Again, though, it's completely reasonable to be suspicious of a good record built on a small number of games. Heroscape is a game with variance built in. Most players who have started out with 3:1 win ratios (or posted 3:1 win ratios for some short period) have not been able to maintain those win ratios. If we assumed that everyone who played that well for a brief stretch was good enough to do that consistently, we would see more retrospective errors in our rankings than we have. In other words, it's better to underestimate Wanderer for a little than overestimate a lot of other people for similar lengths of time.
The reality is that the ranking algorithm is appropriately suspicious of people who start off with a big winning streak. Lots of players have maintained a win ratio of 3:1 or better for a brief stretch. For most of them, this is a statistical blip, and they fall back into a lower win ratio. The players who have managed to maintain such an impressive ratio for a significant number of games have found their way into the top 5.
I have some questions about the rating system.
1) Does a forfeit loss count in these ratings?
No, we remove forfeits.
2) Is there a static threshold where number of games played causes the ‘confidence’ value to stabilize, or does that confidence value fluctuate as a percentage of the total number of games played? (or total games played by the player with the highest amount of games played)
If you want details on how Trueskill and Trueskill through Time work, I suggest the links in the OP of this thread. (FWIW we are now updating using Trueskill through Time during the seasons as well.)
Each player's ranking has a mean and a variance.
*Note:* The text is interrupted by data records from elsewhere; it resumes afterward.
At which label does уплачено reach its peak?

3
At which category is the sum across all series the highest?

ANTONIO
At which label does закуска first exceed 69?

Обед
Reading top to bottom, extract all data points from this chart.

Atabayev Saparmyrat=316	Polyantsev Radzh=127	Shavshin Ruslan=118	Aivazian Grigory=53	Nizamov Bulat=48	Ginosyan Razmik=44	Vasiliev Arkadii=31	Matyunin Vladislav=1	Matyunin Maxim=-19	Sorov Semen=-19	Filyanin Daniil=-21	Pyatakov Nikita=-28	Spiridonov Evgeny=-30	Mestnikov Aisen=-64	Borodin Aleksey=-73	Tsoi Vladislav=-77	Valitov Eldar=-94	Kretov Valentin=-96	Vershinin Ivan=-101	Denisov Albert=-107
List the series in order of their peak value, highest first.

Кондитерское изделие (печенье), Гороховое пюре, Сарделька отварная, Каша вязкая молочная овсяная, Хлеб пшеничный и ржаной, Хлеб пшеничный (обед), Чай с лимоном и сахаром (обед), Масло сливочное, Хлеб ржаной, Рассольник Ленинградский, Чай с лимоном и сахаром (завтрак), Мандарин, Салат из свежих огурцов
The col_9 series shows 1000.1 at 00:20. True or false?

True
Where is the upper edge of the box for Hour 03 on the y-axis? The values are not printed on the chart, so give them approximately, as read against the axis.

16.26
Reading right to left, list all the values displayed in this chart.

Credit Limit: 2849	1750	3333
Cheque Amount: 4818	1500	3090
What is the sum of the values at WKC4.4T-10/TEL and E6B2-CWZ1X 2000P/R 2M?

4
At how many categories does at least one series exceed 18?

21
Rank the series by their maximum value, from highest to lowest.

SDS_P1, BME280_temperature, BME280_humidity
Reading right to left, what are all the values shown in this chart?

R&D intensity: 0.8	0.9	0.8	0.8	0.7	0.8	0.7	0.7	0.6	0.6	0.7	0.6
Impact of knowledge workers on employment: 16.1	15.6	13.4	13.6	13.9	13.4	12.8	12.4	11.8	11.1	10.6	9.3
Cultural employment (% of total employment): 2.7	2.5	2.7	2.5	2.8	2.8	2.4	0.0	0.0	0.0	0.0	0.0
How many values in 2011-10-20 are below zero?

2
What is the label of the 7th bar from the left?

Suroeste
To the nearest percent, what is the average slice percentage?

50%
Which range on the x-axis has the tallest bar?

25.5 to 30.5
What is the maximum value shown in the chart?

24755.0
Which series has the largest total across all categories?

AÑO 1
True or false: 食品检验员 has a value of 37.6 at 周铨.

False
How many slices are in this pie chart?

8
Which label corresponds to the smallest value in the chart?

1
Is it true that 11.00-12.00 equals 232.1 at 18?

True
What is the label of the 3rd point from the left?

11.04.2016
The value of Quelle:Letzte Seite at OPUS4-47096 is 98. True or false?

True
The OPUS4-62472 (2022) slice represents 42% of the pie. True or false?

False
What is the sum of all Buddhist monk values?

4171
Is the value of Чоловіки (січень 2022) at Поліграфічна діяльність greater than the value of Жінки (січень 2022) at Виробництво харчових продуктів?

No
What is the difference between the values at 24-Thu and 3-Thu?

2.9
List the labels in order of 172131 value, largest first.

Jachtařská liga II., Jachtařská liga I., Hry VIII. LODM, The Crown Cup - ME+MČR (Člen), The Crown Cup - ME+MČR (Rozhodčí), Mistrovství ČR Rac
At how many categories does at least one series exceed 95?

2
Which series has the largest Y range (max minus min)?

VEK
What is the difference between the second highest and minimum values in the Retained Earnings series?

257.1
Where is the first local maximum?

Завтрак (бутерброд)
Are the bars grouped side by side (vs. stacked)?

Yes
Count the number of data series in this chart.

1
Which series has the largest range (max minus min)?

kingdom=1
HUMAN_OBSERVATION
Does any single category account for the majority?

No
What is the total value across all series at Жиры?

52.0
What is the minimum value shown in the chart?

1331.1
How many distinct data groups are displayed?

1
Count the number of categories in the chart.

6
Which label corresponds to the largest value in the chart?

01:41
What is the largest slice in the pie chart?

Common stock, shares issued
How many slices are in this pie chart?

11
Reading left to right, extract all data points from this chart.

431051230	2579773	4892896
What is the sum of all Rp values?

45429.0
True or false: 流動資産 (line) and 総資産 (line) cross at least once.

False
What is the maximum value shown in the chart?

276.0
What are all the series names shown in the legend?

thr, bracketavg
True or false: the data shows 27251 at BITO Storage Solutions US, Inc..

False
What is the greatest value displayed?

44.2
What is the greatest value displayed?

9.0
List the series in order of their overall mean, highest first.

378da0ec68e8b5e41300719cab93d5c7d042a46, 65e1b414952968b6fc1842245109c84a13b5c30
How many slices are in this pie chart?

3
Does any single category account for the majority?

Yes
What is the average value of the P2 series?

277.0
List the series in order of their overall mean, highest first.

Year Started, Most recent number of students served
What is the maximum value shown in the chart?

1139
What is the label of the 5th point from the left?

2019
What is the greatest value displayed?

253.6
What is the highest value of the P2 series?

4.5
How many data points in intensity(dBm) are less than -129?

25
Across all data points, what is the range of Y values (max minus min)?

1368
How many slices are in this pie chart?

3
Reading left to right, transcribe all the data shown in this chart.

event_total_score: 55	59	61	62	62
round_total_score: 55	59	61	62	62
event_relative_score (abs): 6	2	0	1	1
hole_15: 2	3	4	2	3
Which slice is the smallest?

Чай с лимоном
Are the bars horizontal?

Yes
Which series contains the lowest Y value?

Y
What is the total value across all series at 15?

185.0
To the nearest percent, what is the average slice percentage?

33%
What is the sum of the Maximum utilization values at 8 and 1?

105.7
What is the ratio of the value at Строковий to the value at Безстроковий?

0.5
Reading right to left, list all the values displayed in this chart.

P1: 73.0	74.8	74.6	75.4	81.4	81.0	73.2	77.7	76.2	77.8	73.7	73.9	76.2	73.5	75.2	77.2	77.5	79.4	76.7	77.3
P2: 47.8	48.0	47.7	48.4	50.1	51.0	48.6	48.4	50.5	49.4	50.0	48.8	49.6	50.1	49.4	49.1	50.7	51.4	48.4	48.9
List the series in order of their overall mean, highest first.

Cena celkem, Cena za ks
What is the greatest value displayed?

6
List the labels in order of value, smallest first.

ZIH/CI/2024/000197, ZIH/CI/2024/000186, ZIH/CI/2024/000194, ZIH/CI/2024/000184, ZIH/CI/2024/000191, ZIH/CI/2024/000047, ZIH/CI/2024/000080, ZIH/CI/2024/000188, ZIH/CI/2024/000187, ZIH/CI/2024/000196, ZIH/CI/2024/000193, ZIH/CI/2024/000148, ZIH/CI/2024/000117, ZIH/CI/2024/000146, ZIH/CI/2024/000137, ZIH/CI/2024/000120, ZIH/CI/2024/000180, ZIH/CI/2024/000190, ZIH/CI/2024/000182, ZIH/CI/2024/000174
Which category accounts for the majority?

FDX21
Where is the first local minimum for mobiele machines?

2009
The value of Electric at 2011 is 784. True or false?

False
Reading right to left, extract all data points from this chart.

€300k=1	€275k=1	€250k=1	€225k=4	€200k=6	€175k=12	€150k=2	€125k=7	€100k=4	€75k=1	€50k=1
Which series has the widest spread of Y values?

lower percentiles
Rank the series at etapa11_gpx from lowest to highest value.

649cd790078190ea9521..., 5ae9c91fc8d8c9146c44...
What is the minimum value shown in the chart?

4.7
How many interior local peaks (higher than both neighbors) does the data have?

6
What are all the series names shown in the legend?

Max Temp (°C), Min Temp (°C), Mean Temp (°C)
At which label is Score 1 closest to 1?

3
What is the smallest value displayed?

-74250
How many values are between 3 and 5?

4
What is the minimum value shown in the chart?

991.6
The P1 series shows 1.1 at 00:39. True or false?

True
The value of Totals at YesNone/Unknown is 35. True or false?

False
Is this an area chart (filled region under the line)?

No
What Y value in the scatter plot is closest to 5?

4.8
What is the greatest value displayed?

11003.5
The variance starts high and falls as a player plays more games. Results that are consistent with your previous results will drive your variance down more quickly. Games against players with low variance will drive your variance down more quickly as well (so, beating me will lower your variance more quickly than beating vegie's dad, because the algorithm has more confidence in the significance of a win against me).
If everyone has played only 5 games. Do I have a very high confidence value because I have the same amount of games as everyone else or simply everyone has the same confidence value?
If everyone has 5 games played, then everyone's variances will be fairly similar (not identical - someone who is 5-0 or 0-5 will probably have a lower variance than someone who is 3-2). They will all be relatively high, though.
If I have 5 games played, and everyone else has 20 games played, do I have the same confidence value as in Scenario 1 above, or it lower?
Your variance probably going to be a little lower just because the people you played will have lower variances. So your "confidence value", to put it in your terms, would actually be (slightly)
higher.
3) How is your rating affected by previous opponent’s future results? I have heard that is definitely a factor, but relatively small or relatively large? If I beat someone when they were 0-0 all time and they later are #1 with a record of 19-1, at the point they became 19-1 would I have the same ranking at 1-0 as if I beat them when they were 19-0?
Pretty much, yeah. When you beat them doesn't matter, except that if you have two games on your record and one of them is a long time ago, the more recent game will matter more.
This is the big difference between Trueskill through Time and regular Trueskill. And I want to emphasize again what an achievement it is that we have TTT in use here. We really are on the cutting edge of ranking algorithms here. Xorlof deserves a huge amount of credit here.
And I hope I don’t sound like I’m picking on Megasilver or anything here. His case is the best one to discuss because he is under .500 and on the top 25 list.
No, by all means, pick on Megasilver.
As always, thanks for the discussion.